In: Statistics and Probability
The following bivariate data set contains an outlier.
x | y |
---|---|
47.6 | 53.7 |
40.6 | 112.6 |
28.9 | 72.2 |
36.1 | 101.1 |
32.4 | 112.4 |
26.8 | 67.1 |
36.8 | 38.9 |
33.1 | 70.1 |
67.5 | 8.6 |
43.3 | -6.4 |
50.1 | 41.3 |
30.1 | 3.2 |
29.8 | 41.7 |
55 | -32.8 |
189.6 | 548.8 |
What is the correlation coefficient with the
outlier?
rw =
What is the correlation coefficient without the
outlier?
rwo =
Would inclusion of the outlier change the evidence for or against a
significant linear correlation at 5% significance?
A) No. Including the outlier does not change the evidence regarding a linear correlation.
B) Yes. Including the outlier changes the evidence regarding a linear correlation.
Would you always draw the same conclusion with the addition of an
outlier?
A) Yes, any outlier would result in the same conclusion.

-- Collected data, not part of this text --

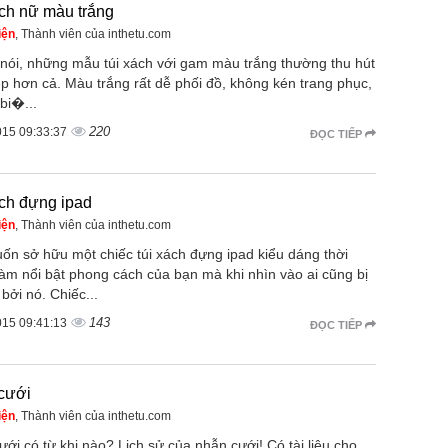
ch nữ màu trắng
iện
, Thành viên của inthetu.com
 nói, những mẫu túi xách với gam màu trắng thường thu hút
p hơn cả. Màu trắng rất dễ phối đồ, không kén trang phục,
bi�...
220
015 09:33:37
ĐỌC TIẾP
ch đựng ipad
iện
, Thành viên của inthetu.com
ốn sở hữu một chiếc túi xách đựng ipad kiểu dáng thời
làm nổi bật phong cách của bạn mà khi nhìn vào ai cũng bị
 bởi nó. Chiếc...
143
015 09:41:13
ĐỌC TIẾP
cưới
iện
, Thành viên của inthetu.com
ới có từ khi nào? Lịch sử của nhẫn cưới! Có tài liệu cho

B) No, a different outlier in a different problem could lead to a different conclusion.
Explain your answer.
a)
using excel data analysis tool for regression, following o/p is
obtained
Regression Statistics | ||||||
Multiple R | 0.8680 | |||||
R Square | 0.7534 | |||||
Adjusted R Square | 0.7344 | |||||
Standard Error | 70.1143 | |||||
Observations | 15 | |||||
ANOVA | ||||||
df | SS | MS | F | Significance F | ||
Regression | 1 | 195208.35 | 195208.35 | 39.7087 | 0.0000 | |
Residual | 13 | 63908.14 | 4916.01 | |||
Total | 14 | 259116.49 | ||||
Coefficients | Standard Error | t Stat | P-value | Lower 95% | Upper 95% | |
Intercept | -63.9811 | 29.4216 | -2.1746 | 0.0487 | -127.543 | -0.420 |
X | 2.9319 | 0.4653 | 6.3015 | 0.0000 | 1.927 | 3.937 |
so, correlation coefficient with the outlier=0.8680
------------------------------------------------------
correlation coefficient without the outlier=
-0.4853
----------------------------------
with outlier,
correlation hypothesis test
Ho: ρ = 0
Ha: ρ ╪ 0
n= 15
alpha,α = 0.1
correlation , r= 0.8680
t-test statistic = t = r*√(n-2)/√(1-r²) =
6.3015
critical t-value = 1.7709
p-value = 0.0000 <α=0.05, reject Ho, so, linear
correlation exists at α=0.05
-----------
now without lier
correlation hypothesis test
Ho: ρ = 0
Ha: ρ ╪ 0
n= 14
alpha,α = 0.1
correlation , r= -0.4853
t-test statistic = t = r*√(n-2)/√(1-r²) =
-1.9227
critical t-value = 1.7823
p-value = 0.0786 >α=0.05, fail to reject Ho, so,
linear correlation does not exists at α=0.05
hence, answer is Yes. Including the outlier changes the evidence regarding a linear correlation.
-------------------------------------
No, a different outlier in a different problem could lead to a different conclusion.